When loading data into ICOD_Main, there’s a number of processing steps:
- Load what you know (automated)
- Go get test data. It’s simple and easy.
- Load more complex data points, these may require remapping or recalculation from the test data.
- Make a ledger
- Store data that comes in from a pipeline that isn’t automatically ELT’d from a source.
- Preprocess anything you think would be useful.
When fetching data for analysis, there’s a few logical steps. Please note, I’m going to reference a @rundate. This variable is to allow you to snap back in time, so you would see what the results were back then:
- Fetch snapshot data based on the last data points before your @rundate. This equation is a bit tricky, as it’s based on the DB you’re using.
- MAX(Data_Point_Datetime) over (partition by Unit_Id, Normalized_Data_Point) as Last_Normalized_Data_Point_Datetime. Then put that in a subquery and filter with a WHERE clause that matches the datetimes, returning the last one. This is annoying to set up, but powerful when done.
- The important thing is to focus on the scope of data you’re hunting for. Take the data from the main ICOD table and store it into a smaller set.

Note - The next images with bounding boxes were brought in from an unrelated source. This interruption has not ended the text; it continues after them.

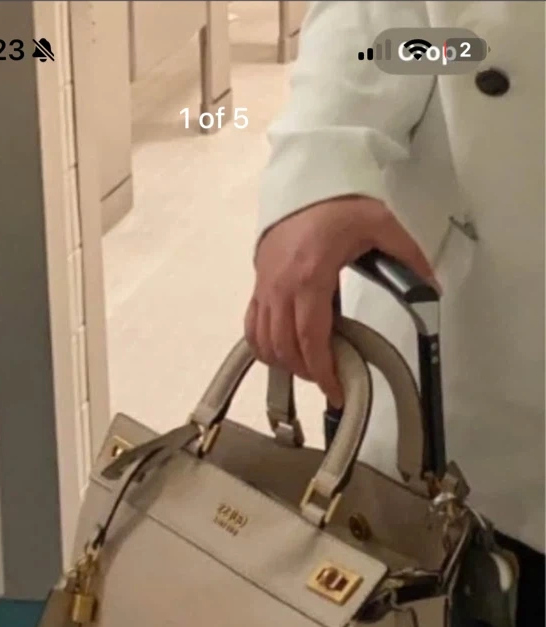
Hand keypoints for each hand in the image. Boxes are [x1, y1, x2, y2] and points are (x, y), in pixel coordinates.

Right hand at [245, 196, 436, 407]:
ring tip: (310, 366)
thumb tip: (431, 289)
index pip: (310, 340)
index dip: (322, 372)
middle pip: (285, 348)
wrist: (308, 177)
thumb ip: (409, 259)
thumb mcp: (382, 226)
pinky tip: (283, 352)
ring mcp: (265, 285)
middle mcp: (281, 285)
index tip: (336, 390)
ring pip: (264, 342)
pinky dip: (264, 346)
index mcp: (311, 276)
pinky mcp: (258, 282)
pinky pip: (252, 326)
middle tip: (331, 379)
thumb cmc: (340, 202)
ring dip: (285, 362)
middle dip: (308, 371)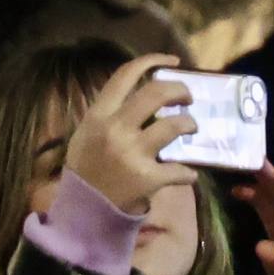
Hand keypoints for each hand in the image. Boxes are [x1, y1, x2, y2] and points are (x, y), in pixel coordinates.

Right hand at [62, 54, 197, 216]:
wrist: (82, 214)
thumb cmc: (87, 172)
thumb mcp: (86, 136)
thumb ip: (109, 115)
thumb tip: (144, 95)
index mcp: (98, 117)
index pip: (125, 75)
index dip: (152, 60)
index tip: (171, 61)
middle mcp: (115, 130)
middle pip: (157, 92)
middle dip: (180, 90)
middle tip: (187, 98)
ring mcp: (132, 154)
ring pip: (176, 125)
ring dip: (190, 125)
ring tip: (190, 130)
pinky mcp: (148, 178)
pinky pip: (181, 169)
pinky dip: (187, 172)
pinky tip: (186, 175)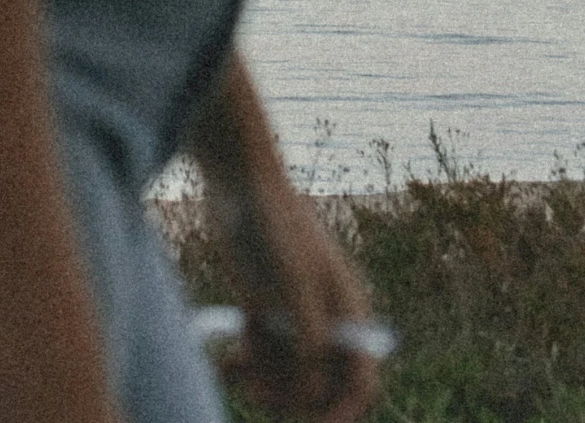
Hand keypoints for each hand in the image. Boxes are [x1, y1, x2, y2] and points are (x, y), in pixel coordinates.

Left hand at [209, 177, 381, 422]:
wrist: (239, 184)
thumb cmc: (276, 227)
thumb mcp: (294, 284)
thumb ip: (308, 338)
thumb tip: (312, 390)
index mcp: (350, 315)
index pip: (359, 378)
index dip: (344, 409)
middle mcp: (325, 321)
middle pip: (319, 383)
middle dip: (292, 396)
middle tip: (257, 393)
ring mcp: (293, 315)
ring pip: (286, 372)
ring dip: (264, 382)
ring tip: (232, 371)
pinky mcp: (262, 307)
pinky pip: (260, 353)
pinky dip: (245, 364)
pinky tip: (225, 362)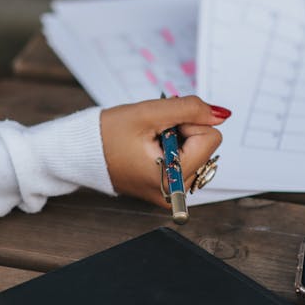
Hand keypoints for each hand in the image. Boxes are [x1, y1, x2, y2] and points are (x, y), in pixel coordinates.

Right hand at [100, 96, 229, 207]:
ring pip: (199, 154)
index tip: (162, 126)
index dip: (188, 124)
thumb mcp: (149, 113)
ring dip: (179, 141)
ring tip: (150, 142)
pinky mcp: (168, 192)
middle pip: (206, 147)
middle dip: (184, 133)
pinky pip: (188, 163)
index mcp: (172, 178)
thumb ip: (189, 109)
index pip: (211, 138)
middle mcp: (176, 193)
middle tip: (154, 134)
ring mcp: (172, 195)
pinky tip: (152, 150)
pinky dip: (175, 151)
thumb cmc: (108, 134)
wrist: (82, 152)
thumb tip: (222, 114)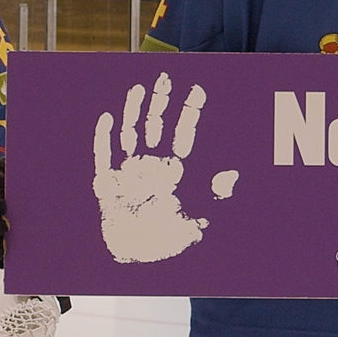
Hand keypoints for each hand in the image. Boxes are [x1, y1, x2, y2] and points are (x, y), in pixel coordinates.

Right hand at [93, 72, 210, 263]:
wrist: (136, 258)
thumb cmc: (164, 240)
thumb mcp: (195, 217)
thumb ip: (212, 195)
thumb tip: (234, 175)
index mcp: (173, 173)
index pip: (184, 135)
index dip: (190, 113)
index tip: (198, 91)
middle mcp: (150, 167)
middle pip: (156, 127)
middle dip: (162, 102)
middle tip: (167, 78)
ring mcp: (128, 173)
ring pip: (131, 134)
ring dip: (133, 111)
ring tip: (138, 88)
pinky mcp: (107, 184)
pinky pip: (104, 156)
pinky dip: (104, 137)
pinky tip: (107, 118)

- Pull what data you need for trending.
- These would be <= @rundate
- The analysis for these would be done before storing them into your reporting analysis.
- In Tri-State’s analysis, we do some post-processing looking for specific indicators, and have those as health delimiters.
- Pull your reference data.
- Wrap up all the data.
- The output really doesn’t matter too much, but the functionality to get to the end is the main point.